Niyazov, 66, whose country has the world's fifth-biggest reserves of natural gas, was an ex-Soviet apparatchik who got rid of elections and declared himself president-for-life, calling himself "Turkmenbashi" or Head of the Turkmen.

He renamed the month of January after himself and April after his mother and banned ballet, gold teeth and recorded music. A planet of the Taurus constellation, a crater on the Moon and a mountain peak were other things named after him.

Streets, farms, a breed of horse, the longest canal in the world, a city, ships and children were also named in his honour. His chubby face and Elvis-style back-combed dyed black hair also adorn bottles of vodka and cognac and brands of tea and food.

Niyazov's portraits beam benignly from the walls of official offices and from the front of the cabin walls on Turkmen Airlines' elderly aircraft. His slogans are everywhere.

In Turkmenistan's gleaming capital Ashgabat, which rises from the sand like a mini-Dubai, a revolving statue of Niyazov coated in gold leaf rotates to face the sun. Much of the capital in the republic bordering Iran is a monument to his reign.

Like the khans who once ruled this long-nomadic land, Niyazov ran Turkmenistan from an office draped with carpets that made it look like a nomad's tent. When foreign leaders met him he often presented them with a horse.

"In the past when we were ruled by khans, they were never changed. They ruled until they died," Kurban Agaliev, a politburo member of the Democratic Party of Turkmenistan - the only legal party - once said of his rule.

Niyazov was born on February 19, 1940, into a poor workers' family. His father was killed in World War Two. He lost the remaining members of his family in the catastrophic 1948 Ashgabat earthquake and grew up in an orphanage.

He followed a career in engineering and at a cement works before becoming Communist Party boss in Turkmenistan in 1985 as the choice of then Soviet leader Mikhail Gorbachev.

When the Soviet system crumbled, Niyazov held onto power.

The Soviet Union had rewarded Turkmenistan meagrely for an annual gas production of about 80 billion cubic metres. But after independence, all revenues from gas sales cascaded directly into Turkmen coffers.

Niyazov had a passion for jewellery, wearing large rings on his fingers and tie clips decorated with gems.

But most of Turkmenistan's five million citizens live in poverty and life expectancy among women is the lowest in the former Soviet Union.
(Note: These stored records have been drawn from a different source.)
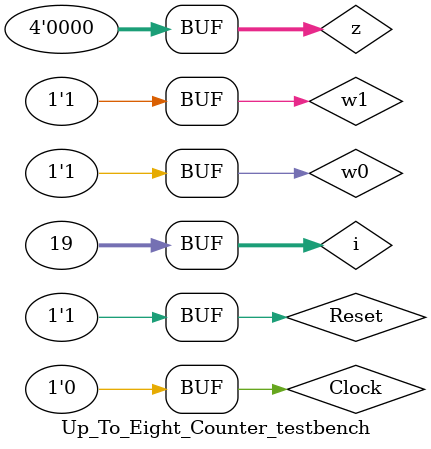
<source format=sv>

module Up_To_Eight_Counter(w1, w0, Reset, Clock, z);
	input w1, w0, Reset, Clock;
	output logic [3:0] z = 0;
	
	logic [3:0] CurrentState, NextState;

	localparam  
			A = 4'h0,
			B = 4'h1,
			C = 4'h2,
			D = 4'h3,
			E = 4'h4,
			F = 4'h5,
			G = 4'h6,
			H = 4'h7,
			I = 4'h8;
			//J = 4'h9;
	
// state table	
	always_comb begin
		case(CurrentState)
		A: if (!w1 && !w0) NextState = A;
			else if (!w1 && w0) NextState = B;
			else if (w1 && !w0) NextState = C;
			else /*if (w1 && w0)*/ NextState = I;
		B: if (!w1 && !w0) NextState = B;
			else if (!w1 && w0) NextState = C;
			else if (w1 && !w0) NextState = D;
			else /*if (w1 && w0)*/ NextState = A;
		C: if (!w1 && !w0) NextState = C;
			else if (!w1 && w0) NextState = D;
			else if (w1 && !w0) NextState = E;
			else /*if (w1 && w0)*/ NextState = B;
		D: if (!w1 && !w0) NextState = D;
			else if (!w1 && w0) NextState = E;
			else if (w1 && !w0) NextState = F;
			else /*if (w1 && w0)*/ NextState = C;
		E: if (!w1 && !w0) NextState = E;
			else if (!w1 && w0) NextState = F;
			else if (w1 && !w0) NextState = G;
			else /*if (w1 && w0)*/ NextState = D;
		F: if (!w1 && !w0) NextState = F;
			else if (!w1 && w0) NextState = G;
			else if (w1 && !w0) NextState = H;
			else /*if (w1 && w0)*/ NextState = E;
		G: if (!w1 && !w0) NextState = G;
			else if (!w1 && w0) NextState = H;
			else if (w1 && !w0) NextState = I;
			else /*if (w1 && w0)*/ NextState = F;
		H: if (!w1 && !w0) NextState = H;
			else if (!w1 && w0) NextState = I;
			else if (w1 && !w0) NextState = A;
			else /*if (w1 && w0)*/ NextState = G;
		I: if (!w1 && !w0) NextState = I;
			else if (!w1 && w0) NextState = A;
			else if (w1 && !w0) NextState = B;
			else /*if (w1 && w0)*/ NextState = H;
		/*J: if (!w1 && !w0) NextState = J;
			else if (!w1 && w0) NextState = A;
			else if (w1 && !w0) NextState = B;
			else /*if (w1 && w0) NextState = I;
			*/
			default: NextState = 4'h0; //A
		endcase
	end

	always_ff @(posedge Clock) begin
	
		if (Reset) begin
			CurrentState <= A;
			z <= 0;
		end else begin
			CurrentState <= NextState;
			z <= CurrentState;
		end
	end 

endmodule	

module Up_To_Eight_Counter_testbench;

	logic w1, w0, Clock, Reset;
	logic [3:0] z = 0;
	
	integer i;
	
	Up_To_Eight_Counter DeviceUnderTest(w1, w0, Reset, Clock, z);
	
	initial begin
		Reset = 0; //testing reset off.
		w1 = 0;
		w0 = 0;
		for (i = 0; i < 19; i++) begin
			Clock = 1;
			#10;
			Clock = 0;
			#10;
		end
		w1 = 0;
		w0 = 1;
		for (i = 0; i < 19; i++) begin
			Clock = 1;
			#10;
			Clock = 0;
			#10;
		end
		w1 = 1;
		w0 = 0;
		for (i = 0; i < 19; i++) begin
			Clock = 1;
			#10;
			Clock = 0;
			#10;
		end
		w1 = 1;
		w0 = 1;
		for (i = 0; i < 19; i++) begin
			Clock = 1;
			#10;
			Clock = 0;
			#10;
		end
		
		Reset = 1; //testing reset on.
		w1 = 0;
		w0 = 0;
		for (i = 0; i < 19; i++) begin
			Clock = 1;
			#10;
			Clock = 0;
			#10;
		end
		w1 = 0;
		w0 = 1;
		for (i = 0; i < 19; i++) begin
			Clock = 1;
			#10;
			Clock = 0;
			#10;
		end
		w1 = 1;
		w0 = 0;
		for (i = 0; i < 19; i++) begin
			Clock = 1;
			#10;
			Clock = 0;
			#10;
		end
		w1 = 1;
		w0 = 1;
		for (i = 0; i < 19; i++) begin
			Clock = 1;
			#10;
			Clock = 0;
			#10;
		end
	end	
endmodule	
</source>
Niyazov dispensed money with sweeping gestures, but his extravagant generosity did not extend to the political opposition. Dissidents were detained under his rule, which came in for heavy criticism from human rights groups.

"It's the most repressive country I've ever been to," British conservative European parliamentarian Martin Callanan told European Union observers earlier this year after a trip to Turkmenistan. "Human rights standards don't exist."

Niyazov was recently ranked No 3 on a list of the world's top five dictators by Britain's New Statesman magazine, just two steps down from North Korea's Kim Jong-il.

The New York-based Committee to Protect Journalists ranks Turkmenistan the third most censored country in the world, after North Korea and Myanmar.

The government said Niyazov died of cardiac arrest on Thursday. His funeral was set for December 24 and he was likely to be buried in his home town of Kipchak near Ashgabat alongside his mother.